**Study text**
# what are silkies their normal weight?



## mellinda (Jun 24, 2016)

Hello
i would like to learn the normal weight for 2 silky hens.
Our fluffy turned into a sweet all-eating machine. Shes our american silky. Now i'm wondering what are the healthy common weights because we let them stand on a balance to see how slim or heavy they are. 

Fien the small eu silky kriel was a bit too skinny at first sight. So we started to extra feed her. After a couple of times and 2 weeks she gained and is now 934g.

Fluffy sigh... where fien is is fluffy... cannot separate these 2  fluffy even dares with his long neck fetching food out of our bleu de landes' beak haha.
Of all chickens she also eats the lost grain inside.
Name a thing the other 4 dont like, she eats it -except ant eggs 
Fluffy is now 1.530 kg.

I read somewhere that fien her max weight should be 800g en fluffy's max 1.5.

Do my ladies have to go on a diet or is it safe to set the max weight limit at 1kg and 1.7


----------



## robin416 (Sep 8, 2013)

*Bantams*. In the American *Standard* of Perfection, the *standard* male *weight* for the bantam *Silkie* is 1 kg (36 oz) and for the female, 907 g (32 oz). ... The British*standard weight* for bantam *Silkies* is 600 g (22 oz) for males, and 500 g for females (18 oz).
*Silkie - Wikipedia*

And are we talking the bantam Silkie since in Europe there is the large fowl in Silkie. Or are they a mix of the two sizes?

I don't quite understand how they can be that overweight. We generally free feed our birds without weight becoming a problem.

What are you feeding them? Is there an over abundance of treats?


----------



## mellinda (Jun 24, 2016)

Thank you for the link and the response. I was looking for the word bantam.
Seems like we need to get them on a diet in that case.
No clue what's the best way to do it...

They have grains inside the barn where they sleep (chicken grains mixed with seeds and pees and a bit of laying kernel). Fluffy is the big american (not bantam) one with the long neck. We were alerted when we noticed dad's "mechelse koekoek" koen seemed as heavy as her (while koen should weight 'till 3 kg). Both had a weight of 1.5kg.
They eat the same food as the big ones.

I see fluffy sometimes not eating but gulping... If she gets alongside the others when feeding a bit lettuce, she litterly tears a part of 5 cm, and swallows it in 3 times... We stopped feeding it to her and are only giving the others while she's at her nest. Every 2 days every chicken gets a 7cm salad leaf. Also outside she's constantly eating so much multiple times a day, the green stays visible outside her beak while she keeps on eating. She finally started laying eggs 1.5 weeks ago.

**Exercise brief**
Carry on the forum thread about silkie hen weights, beginning after its final post. The material that follows this thread has no connection to it.

**Recorded data**

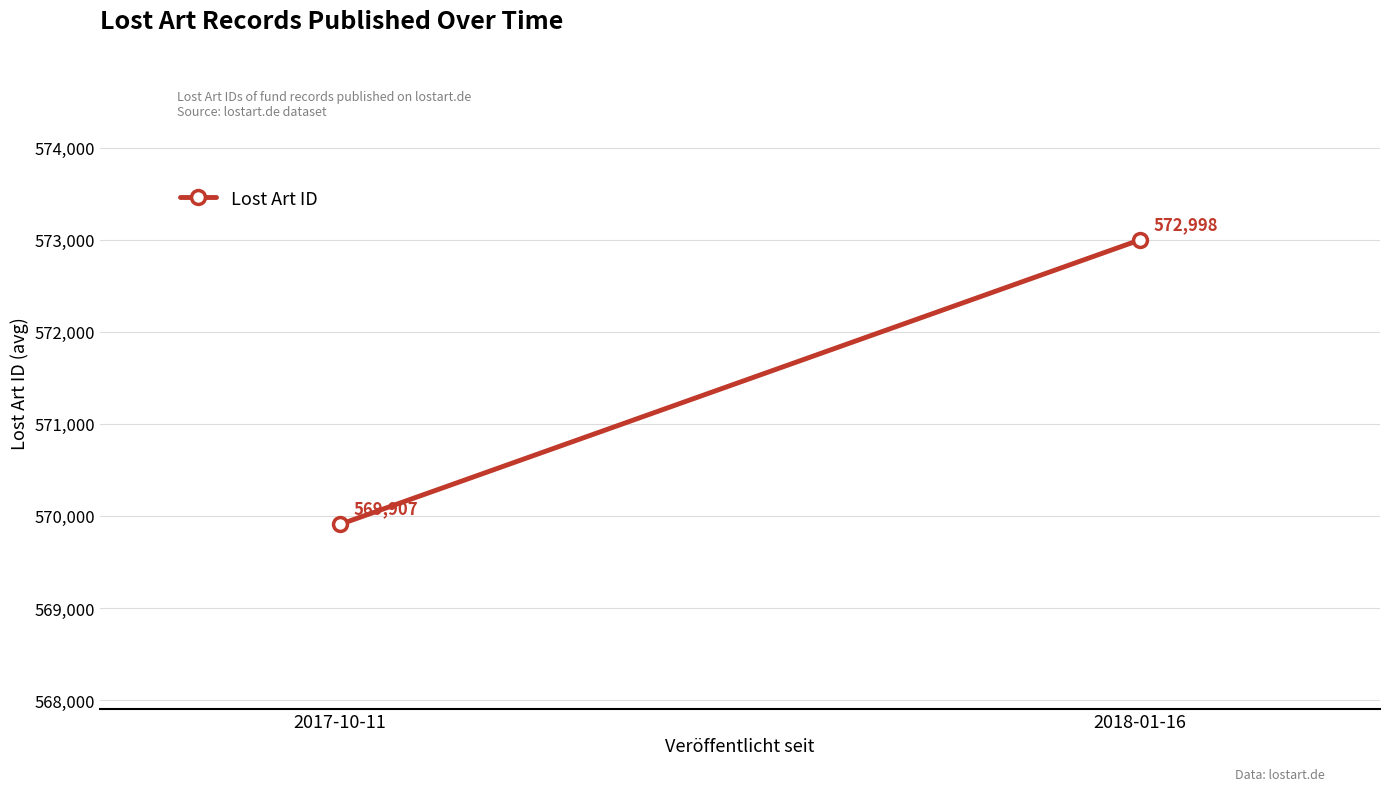

What is the sum of the values at 2017-10-11 and 2018-01-16?

1142905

**Answer area**
Of all chickens she goes inside the most to eat the grains. We are not able to close the barn because the other ones need their food more then she does. Putting it outside will not work since (too much sparrows, pidges, etc).

She learned to use her long neck and even grabs everything she can from the bleu de landes and the harco. Sigh... One non-stop eating machine... Although she and Fien are always sprinting along the area outside.

The eu little bantam fien weighs now 934 after feeding her extra. We stopped that a week and half ago. Seems like too much according to the standards... She is feeling alot better when she was then before. Before she was lethargic and weighted 790g. Also she seemed to have a severe lack of energy while now she's trice as active as before. She never went inside for her grain so we gave her grain inside the house i have to admid.

All chickens also have shattered shells in- and outside.
We tried for the grain to put a little feeder box thing that normally chicks use to put inside for the silkies, only Fien is eating of it - and sigh... my dad's koekoek...
Fluffy is just eating along with the big ones.

Edit: ow... can plums play a part in it  just remembered our plum tree in the coop has been loosing plums... I remember my dad saying he saw the silkies eating from it


----------



## robin416 (Sep 8, 2013)

Chickens are like cows and horses, they're grazers. If they're not sleeping, they're grazing. I wouldn't worry about the salad greens, not much there to add extra weight.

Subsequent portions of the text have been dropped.